■ Brano fornito:

+ + + +

Dobbiamo domandarcelo, perché ci piace ragionare intorno ai fatti. La cronaca, però, prima di tutto: vediamo cos’ha detto il Papa, in circa un’ora di permanenza sugli schermi del programma del conduttore savonese.

Immigrazione e guerra

L’intervista si è aperta sul tema dell’immigrazione, estremamente ricorrente nel magistero del Pontefice. Premessa la condanna dell’indifferenza, quasi eretta a vera e propria (contro)cultura ai nostri giorni, Francesco ha posto l’accento soprattutto sulla situazione del Mediterraneo. È stato Fazio ad incalzare sulla cronaca degli sbarchi mancati e avvenuti sulle coste del Mare Nostrum, evocando la consueta macabra immagine del cimitero sommerso.

+ + + +

■ Consegna 1:
Trascriva per intero il brano sull'intervista al Papa, senza alterarne alcuna parte.
■ Consegna 2:
Individui nelle righe sottostanti tutte quelle in cui compare la parola "ground" e le copi.

■ Righe per l'esercizio:
+ + + +

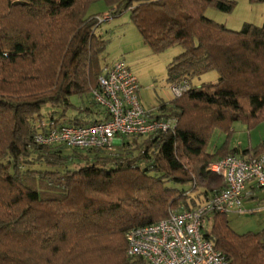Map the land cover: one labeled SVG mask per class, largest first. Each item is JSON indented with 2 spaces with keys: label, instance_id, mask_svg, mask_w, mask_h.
<instances>
[{
  "label": "trees",
  "instance_id": "trees-1",
  "mask_svg": "<svg viewBox=\"0 0 264 264\" xmlns=\"http://www.w3.org/2000/svg\"><path fill=\"white\" fill-rule=\"evenodd\" d=\"M100 1L112 18L129 12L154 54L181 47L167 66V81H188L192 88L158 109V118H176L174 129L123 139L121 151L134 145L141 148L137 155L88 150L94 159L80 156L70 168L73 158L63 155L69 148L35 142L36 122L85 125L105 117L91 99L109 67L101 66L109 42L96 35L101 15L88 13ZM236 5L0 0V264H147L128 256L130 230L220 192L223 178L208 171L210 165L264 151L263 141L255 149H231L227 142L209 152L217 128L230 135L236 122L250 129L264 122V24L233 31L206 16L209 8L230 14ZM211 71L219 74L217 83L193 85ZM88 96L85 107L71 101ZM45 107L56 110L44 114ZM205 238L229 264H264V232L238 234L226 214L212 215Z\"/></svg>",
  "mask_w": 264,
  "mask_h": 264
},
{
  "label": "built area",
  "instance_id": "built-area-1",
  "mask_svg": "<svg viewBox=\"0 0 264 264\" xmlns=\"http://www.w3.org/2000/svg\"><path fill=\"white\" fill-rule=\"evenodd\" d=\"M108 12L97 17L99 24L111 21ZM93 91L105 117L96 123L69 125L37 120L34 140L41 146L69 149L112 150L123 139L148 137L175 128L176 118H158V110L146 111L139 100L137 77L124 61L107 67ZM192 88L188 81L171 86L173 98ZM208 171L223 178L224 188L191 210L171 211L159 222L127 233L128 256L147 264H229L223 253L205 238L214 213L243 215L246 191L264 190V151L257 157L229 155L210 165ZM258 209L251 210L256 212Z\"/></svg>",
  "mask_w": 264,
  "mask_h": 264
},
{
  "label": "rangeland",
  "instance_id": "rangeland-1",
  "mask_svg": "<svg viewBox=\"0 0 264 264\" xmlns=\"http://www.w3.org/2000/svg\"><path fill=\"white\" fill-rule=\"evenodd\" d=\"M232 1H235L237 4L232 13L226 14L209 8L206 16L217 23L224 24L228 29L233 31H240L245 23H250L258 27L263 26L264 3H252L250 0ZM108 9L105 2L100 1L93 4L88 13L104 15L108 13ZM96 35L109 42L101 66H111L120 60L126 62L130 71L138 79L141 87L139 100L146 111L158 110L162 104L174 99L171 92V85L167 81V66L176 56L183 52L181 47L178 46L160 54H154L144 44L139 31L131 21L129 12L104 23L97 29ZM218 79L219 74L216 71H211L195 78L192 83L195 86H201L202 84L217 83ZM88 99H90L89 96L83 98L73 97L71 101L76 106L84 104L83 106L85 107ZM91 99L93 100L94 98ZM54 110L56 109L45 107L43 113L47 114ZM73 114V111L69 113L71 116ZM145 140L139 139L140 142L137 141V144H142ZM263 141L264 122L259 123L251 129L241 122H236L231 127L230 135L220 128L213 131L209 142V152L219 149L227 142L231 149H238L240 151L255 149ZM114 148L101 153V156L110 154L118 156L119 154H125L127 150L134 151L135 155H137L139 149H141L139 147L134 148V145H131L121 151L118 144ZM63 155L73 158V161L69 164L70 168H72L73 162L82 160H80V156L84 157V159L87 157L90 161L95 156L94 153L73 149H63ZM248 192L251 193V191H246V196ZM251 194L259 199H245L244 207L247 210L245 214L238 215L232 213L228 216L231 229L238 234L264 232V190H257ZM255 209L258 210L254 213L250 212Z\"/></svg>",
  "mask_w": 264,
  "mask_h": 264
},
{
  "label": "crops",
  "instance_id": "crops-1",
  "mask_svg": "<svg viewBox=\"0 0 264 264\" xmlns=\"http://www.w3.org/2000/svg\"><path fill=\"white\" fill-rule=\"evenodd\" d=\"M108 11H109V9H108ZM89 15H91V16H95V15H99V14H89ZM255 191H257V190H254V191H251V193L253 192H255ZM250 192H248V194H247V196H246V198L248 199V200H250V199H252V200H254L255 198L257 199L258 197H254V195H252ZM259 199V198H258Z\"/></svg>",
  "mask_w": 264,
  "mask_h": 264
}]
</instances>
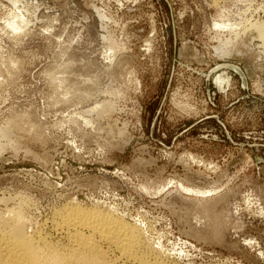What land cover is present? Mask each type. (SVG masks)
<instances>
[{
	"label": "rangeland",
	"instance_id": "rangeland-1",
	"mask_svg": "<svg viewBox=\"0 0 264 264\" xmlns=\"http://www.w3.org/2000/svg\"><path fill=\"white\" fill-rule=\"evenodd\" d=\"M75 203L264 264V0H0V213L65 244Z\"/></svg>",
	"mask_w": 264,
	"mask_h": 264
},
{
	"label": "bare ground",
	"instance_id": "bare-ground-1",
	"mask_svg": "<svg viewBox=\"0 0 264 264\" xmlns=\"http://www.w3.org/2000/svg\"><path fill=\"white\" fill-rule=\"evenodd\" d=\"M66 205L58 210L53 227L65 235V244L39 229L28 230L21 204L0 213V264H170L121 217L77 203Z\"/></svg>",
	"mask_w": 264,
	"mask_h": 264
}]
</instances>
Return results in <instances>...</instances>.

+ + + +

■ Soluzione scritta 1:
Dobbiamo domandarcelo, perché ci piace ragionare intorno ai fatti. La cronaca, però, prima di tutto: vediamo cos’ha detto il Papa, in circa un’ora di permanenza sugli schermi del programma del conduttore savonese.

Immigrazione e guerra

L’intervista si è aperta sul tema dell’immigrazione, estremamente ricorrente nel magistero del Pontefice. Premessa la condanna dell’indifferenza, quasi eretta a vera e propria (contro)cultura ai nostri giorni, Francesco ha posto l’accento soprattutto sulla situazione del Mediterraneo. È stato Fazio ad incalzare sulla cronaca degli sbarchi mancati e avvenuti sulle coste del Mare Nostrum, evocando la consueta macabra immagine del cimitero sommerso.

■ Soluzione scritta 2:
	"label": "bare ground",
	"instance_id": "bare-ground-1",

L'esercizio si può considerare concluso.